23 Feb 2019 19:31 IST

What is the difference between a fact and a truth?

Successful managers take decisions on truthful facts and that is why such decisions yield good results

A recent post on a social media platform raised a question on the difference between a ‘fact’ and ‘truth’. The point of discussion was whether they are the same or, if not, what is the difference.

I added to the discussion by drawing an example from the Mahabharata, when Yudhishtira is asked to say something with an intent to confuse the enemy. He was supposed to say, “Ashwathama is dead”. As Ashwathama is Dronacharya’s son, this statement was expected to leave him grief stricken and, therefore, vulnerable to attack. Yudhishtira does not agree to do this, till an elephant by the same name is killed. After which Yudhishtira says loudly that Ashwathama is dead and adds, in a whisper, that it is the elephant. However, no one heard the whisper and, as expected, Drona is killed as he puts down his arms in grief.

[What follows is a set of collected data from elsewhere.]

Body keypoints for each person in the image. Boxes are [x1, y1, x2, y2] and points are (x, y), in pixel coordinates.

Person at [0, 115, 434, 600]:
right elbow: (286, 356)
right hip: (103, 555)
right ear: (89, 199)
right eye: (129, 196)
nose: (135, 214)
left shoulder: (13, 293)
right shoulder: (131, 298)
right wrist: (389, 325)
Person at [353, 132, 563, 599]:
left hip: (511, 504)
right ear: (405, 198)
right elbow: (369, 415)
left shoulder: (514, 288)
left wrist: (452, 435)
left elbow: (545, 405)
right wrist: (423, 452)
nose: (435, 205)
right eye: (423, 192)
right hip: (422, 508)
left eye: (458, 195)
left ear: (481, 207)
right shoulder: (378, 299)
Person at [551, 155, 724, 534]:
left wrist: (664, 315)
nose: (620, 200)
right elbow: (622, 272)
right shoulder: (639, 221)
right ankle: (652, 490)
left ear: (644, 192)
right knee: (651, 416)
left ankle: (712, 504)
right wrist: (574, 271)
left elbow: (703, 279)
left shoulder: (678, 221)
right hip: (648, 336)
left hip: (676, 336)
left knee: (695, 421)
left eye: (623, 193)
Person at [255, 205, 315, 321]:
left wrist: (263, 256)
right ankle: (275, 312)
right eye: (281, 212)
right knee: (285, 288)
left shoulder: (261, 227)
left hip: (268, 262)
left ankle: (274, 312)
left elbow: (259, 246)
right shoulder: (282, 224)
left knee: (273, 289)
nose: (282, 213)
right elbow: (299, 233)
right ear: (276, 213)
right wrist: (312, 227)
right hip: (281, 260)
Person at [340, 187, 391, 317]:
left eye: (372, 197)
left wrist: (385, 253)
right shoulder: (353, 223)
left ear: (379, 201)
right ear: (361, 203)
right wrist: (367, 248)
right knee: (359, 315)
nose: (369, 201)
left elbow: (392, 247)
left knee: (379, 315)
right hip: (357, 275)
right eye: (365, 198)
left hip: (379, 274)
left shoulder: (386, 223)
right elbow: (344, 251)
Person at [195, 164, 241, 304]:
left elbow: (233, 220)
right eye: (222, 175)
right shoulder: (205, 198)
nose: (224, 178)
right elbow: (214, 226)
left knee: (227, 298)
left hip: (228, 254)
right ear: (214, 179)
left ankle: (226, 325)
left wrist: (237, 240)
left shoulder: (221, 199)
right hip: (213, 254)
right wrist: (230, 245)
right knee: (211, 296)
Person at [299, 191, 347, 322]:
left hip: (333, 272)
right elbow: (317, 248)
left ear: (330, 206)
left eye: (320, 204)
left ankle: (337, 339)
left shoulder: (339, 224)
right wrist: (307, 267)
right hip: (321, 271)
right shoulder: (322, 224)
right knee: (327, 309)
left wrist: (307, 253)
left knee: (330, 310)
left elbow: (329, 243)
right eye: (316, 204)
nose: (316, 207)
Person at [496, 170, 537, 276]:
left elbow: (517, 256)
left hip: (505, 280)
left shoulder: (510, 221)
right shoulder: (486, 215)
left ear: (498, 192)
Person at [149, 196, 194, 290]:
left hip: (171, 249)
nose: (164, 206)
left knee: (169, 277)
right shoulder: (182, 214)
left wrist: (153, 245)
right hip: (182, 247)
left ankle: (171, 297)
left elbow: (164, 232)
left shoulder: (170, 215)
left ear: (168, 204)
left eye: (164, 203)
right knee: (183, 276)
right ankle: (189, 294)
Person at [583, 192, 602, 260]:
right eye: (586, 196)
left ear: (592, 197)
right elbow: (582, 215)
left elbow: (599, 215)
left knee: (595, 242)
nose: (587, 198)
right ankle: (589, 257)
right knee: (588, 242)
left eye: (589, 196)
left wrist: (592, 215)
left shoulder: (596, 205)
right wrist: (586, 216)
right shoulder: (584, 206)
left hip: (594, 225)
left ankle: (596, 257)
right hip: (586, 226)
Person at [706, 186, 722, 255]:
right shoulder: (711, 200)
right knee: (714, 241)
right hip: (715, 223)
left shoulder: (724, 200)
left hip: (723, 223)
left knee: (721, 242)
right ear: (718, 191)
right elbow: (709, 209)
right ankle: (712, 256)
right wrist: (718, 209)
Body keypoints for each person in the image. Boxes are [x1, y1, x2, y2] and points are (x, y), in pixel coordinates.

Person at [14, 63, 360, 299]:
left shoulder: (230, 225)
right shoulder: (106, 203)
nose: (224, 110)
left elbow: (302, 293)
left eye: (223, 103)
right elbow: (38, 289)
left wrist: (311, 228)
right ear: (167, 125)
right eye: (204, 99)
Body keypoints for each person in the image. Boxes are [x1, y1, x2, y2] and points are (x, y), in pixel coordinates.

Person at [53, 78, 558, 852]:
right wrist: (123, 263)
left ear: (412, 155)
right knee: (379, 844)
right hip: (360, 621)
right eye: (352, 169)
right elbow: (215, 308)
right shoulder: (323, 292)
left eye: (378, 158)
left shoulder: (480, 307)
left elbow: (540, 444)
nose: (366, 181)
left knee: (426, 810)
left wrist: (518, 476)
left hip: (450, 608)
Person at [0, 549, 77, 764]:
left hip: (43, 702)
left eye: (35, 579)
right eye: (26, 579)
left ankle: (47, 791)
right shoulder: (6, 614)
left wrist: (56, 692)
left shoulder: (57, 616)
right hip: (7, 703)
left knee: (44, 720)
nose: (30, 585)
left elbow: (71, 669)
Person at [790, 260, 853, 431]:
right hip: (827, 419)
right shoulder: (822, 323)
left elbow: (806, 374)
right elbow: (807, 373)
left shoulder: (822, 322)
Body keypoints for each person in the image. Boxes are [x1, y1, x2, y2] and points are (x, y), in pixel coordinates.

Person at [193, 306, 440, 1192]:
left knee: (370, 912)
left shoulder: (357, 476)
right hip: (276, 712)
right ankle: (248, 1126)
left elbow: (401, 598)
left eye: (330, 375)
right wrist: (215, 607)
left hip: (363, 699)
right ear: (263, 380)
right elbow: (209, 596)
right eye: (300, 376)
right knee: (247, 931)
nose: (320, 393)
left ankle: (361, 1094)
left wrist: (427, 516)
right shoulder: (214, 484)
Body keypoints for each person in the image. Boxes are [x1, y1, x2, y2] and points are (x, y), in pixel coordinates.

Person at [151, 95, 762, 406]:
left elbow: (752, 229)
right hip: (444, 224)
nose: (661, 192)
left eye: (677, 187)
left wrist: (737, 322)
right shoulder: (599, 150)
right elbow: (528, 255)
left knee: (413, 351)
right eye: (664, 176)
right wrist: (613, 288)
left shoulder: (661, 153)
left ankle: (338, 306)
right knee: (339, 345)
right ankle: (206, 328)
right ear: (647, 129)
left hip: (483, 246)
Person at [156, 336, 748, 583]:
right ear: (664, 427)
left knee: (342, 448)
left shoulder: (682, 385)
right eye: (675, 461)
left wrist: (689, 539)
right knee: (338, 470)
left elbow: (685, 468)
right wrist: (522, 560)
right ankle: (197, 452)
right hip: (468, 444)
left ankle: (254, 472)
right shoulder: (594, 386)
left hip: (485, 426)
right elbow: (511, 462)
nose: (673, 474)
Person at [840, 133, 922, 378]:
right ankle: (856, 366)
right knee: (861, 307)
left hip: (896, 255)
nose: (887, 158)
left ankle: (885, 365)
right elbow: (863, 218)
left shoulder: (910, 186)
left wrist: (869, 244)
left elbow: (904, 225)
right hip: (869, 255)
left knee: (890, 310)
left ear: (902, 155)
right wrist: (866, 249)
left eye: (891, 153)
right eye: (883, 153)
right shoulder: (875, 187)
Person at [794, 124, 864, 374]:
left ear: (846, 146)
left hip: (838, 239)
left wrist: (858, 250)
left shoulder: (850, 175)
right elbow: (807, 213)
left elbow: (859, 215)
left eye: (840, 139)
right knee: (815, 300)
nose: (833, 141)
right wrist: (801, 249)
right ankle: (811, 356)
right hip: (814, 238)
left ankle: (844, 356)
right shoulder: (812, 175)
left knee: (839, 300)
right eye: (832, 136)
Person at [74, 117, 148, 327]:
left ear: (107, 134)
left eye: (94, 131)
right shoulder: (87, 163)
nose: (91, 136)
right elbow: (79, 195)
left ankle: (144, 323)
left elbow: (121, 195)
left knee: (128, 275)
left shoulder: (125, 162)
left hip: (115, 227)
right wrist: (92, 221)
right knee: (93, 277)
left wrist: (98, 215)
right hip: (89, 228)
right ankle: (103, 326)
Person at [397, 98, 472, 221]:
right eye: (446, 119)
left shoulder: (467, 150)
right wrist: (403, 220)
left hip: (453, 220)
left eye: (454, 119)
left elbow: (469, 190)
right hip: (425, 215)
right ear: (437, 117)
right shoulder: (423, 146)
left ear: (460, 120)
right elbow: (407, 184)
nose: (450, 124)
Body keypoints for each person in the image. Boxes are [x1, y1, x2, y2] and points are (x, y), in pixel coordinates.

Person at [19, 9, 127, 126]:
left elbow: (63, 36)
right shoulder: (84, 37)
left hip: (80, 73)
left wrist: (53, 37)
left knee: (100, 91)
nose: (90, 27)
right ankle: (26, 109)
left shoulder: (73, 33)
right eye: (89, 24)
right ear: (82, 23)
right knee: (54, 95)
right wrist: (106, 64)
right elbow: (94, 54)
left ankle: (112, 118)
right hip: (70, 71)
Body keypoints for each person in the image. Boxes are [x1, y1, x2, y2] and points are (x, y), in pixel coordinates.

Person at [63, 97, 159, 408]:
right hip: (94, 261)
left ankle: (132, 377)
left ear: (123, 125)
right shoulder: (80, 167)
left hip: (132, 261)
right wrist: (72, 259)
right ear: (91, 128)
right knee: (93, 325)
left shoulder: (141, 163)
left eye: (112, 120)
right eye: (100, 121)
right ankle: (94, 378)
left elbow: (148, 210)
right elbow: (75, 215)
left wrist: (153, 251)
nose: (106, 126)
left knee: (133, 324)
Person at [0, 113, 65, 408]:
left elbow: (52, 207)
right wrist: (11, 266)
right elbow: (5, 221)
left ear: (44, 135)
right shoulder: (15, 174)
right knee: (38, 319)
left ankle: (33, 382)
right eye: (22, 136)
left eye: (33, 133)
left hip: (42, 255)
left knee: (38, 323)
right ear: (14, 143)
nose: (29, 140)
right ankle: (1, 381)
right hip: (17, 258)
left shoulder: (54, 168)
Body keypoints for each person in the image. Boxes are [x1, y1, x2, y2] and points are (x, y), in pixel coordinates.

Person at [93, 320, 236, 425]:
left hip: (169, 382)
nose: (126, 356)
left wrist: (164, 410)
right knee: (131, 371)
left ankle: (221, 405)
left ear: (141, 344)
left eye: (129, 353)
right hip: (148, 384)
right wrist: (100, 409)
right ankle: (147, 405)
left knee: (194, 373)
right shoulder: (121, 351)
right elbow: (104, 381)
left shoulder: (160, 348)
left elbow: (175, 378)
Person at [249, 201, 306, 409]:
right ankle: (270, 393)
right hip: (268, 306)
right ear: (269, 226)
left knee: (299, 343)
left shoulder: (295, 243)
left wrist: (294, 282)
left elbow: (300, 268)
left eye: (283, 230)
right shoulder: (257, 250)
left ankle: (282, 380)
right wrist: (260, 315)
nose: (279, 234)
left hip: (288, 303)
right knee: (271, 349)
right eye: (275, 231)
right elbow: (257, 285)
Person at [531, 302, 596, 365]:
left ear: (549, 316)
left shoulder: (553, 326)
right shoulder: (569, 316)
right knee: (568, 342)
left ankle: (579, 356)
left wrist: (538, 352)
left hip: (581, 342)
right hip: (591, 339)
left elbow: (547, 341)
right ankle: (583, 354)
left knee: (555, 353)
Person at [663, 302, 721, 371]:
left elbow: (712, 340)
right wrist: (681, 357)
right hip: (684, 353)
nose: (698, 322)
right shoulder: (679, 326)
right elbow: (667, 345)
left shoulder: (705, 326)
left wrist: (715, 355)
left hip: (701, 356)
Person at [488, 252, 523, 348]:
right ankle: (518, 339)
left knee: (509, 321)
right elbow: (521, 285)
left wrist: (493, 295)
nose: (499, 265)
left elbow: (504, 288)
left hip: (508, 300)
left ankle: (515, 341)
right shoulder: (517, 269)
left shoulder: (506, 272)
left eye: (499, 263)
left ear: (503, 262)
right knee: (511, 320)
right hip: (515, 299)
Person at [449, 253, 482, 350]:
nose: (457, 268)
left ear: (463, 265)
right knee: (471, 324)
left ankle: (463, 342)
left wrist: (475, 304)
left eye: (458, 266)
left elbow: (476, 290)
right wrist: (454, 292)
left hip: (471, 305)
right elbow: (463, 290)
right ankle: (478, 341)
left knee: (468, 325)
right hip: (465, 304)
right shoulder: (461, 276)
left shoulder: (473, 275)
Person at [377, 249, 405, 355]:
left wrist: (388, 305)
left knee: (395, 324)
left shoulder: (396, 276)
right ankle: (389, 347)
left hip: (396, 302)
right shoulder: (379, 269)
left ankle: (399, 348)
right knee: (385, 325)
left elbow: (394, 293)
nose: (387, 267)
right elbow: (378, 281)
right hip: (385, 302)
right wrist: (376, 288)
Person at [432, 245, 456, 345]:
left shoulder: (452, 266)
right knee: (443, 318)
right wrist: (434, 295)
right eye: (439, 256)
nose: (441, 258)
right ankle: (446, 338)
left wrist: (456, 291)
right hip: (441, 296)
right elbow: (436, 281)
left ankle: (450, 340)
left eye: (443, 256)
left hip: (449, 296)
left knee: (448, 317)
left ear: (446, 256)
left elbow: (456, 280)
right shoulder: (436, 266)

The statement, ‘Ashwathama is dead’ is a fact. However, it is not the truth in the context of when it is said. The truthful statement would have been, ‘An elephant named Ashwathama is dead’.

Spotting facts

It is important for corporate professionals to develop the capability to spot facts that may not be the truth. This is critical as decisions are based on the available factsthat are presented and discussed. However, what if the facts being presented were not truthful or were half-truths? That would make the decisions flawed.

A typical example in a corporate or business context pertains to any discussion about numbers during a review or a planning session. Imagine a situation where a 100 per cent growth in results is presented by a person. By itself, this is a fact. But, if the earlier result was zero and the present result is just one, it would still be a 100 per cent growth but hardly worthy of praise or even discussion.

You might think that this example is an exaggeration or even unlikely to happen in the real world. Let me give you an example from the real world. Media reports used to highlight a new business sector that had seen a phenomenal growth rate of over 50 per cent on an annualised basis. By itself, this sound fantastic and anyone interested in investing in new businesses would consider this sector. However, this sector’s contribution to the overall industry of the same nature was hardly 1 per cent. In that context, the percentage growth suddenly becomes unattractive.

Digging deep

As future managers, you will often be presented with facts that are prima facie valid. However, a discerning manager will dig deeper to ascertain whether it is also the truth or not. In that context, start developing the acumen to differentiate between fact and truth, and the ability to dig deeper and go beyond prima facie factual details.

Simply put, successful managers and leaders take decisions on truthful facts, and that is why these decisions are usually sound ones and yield good results.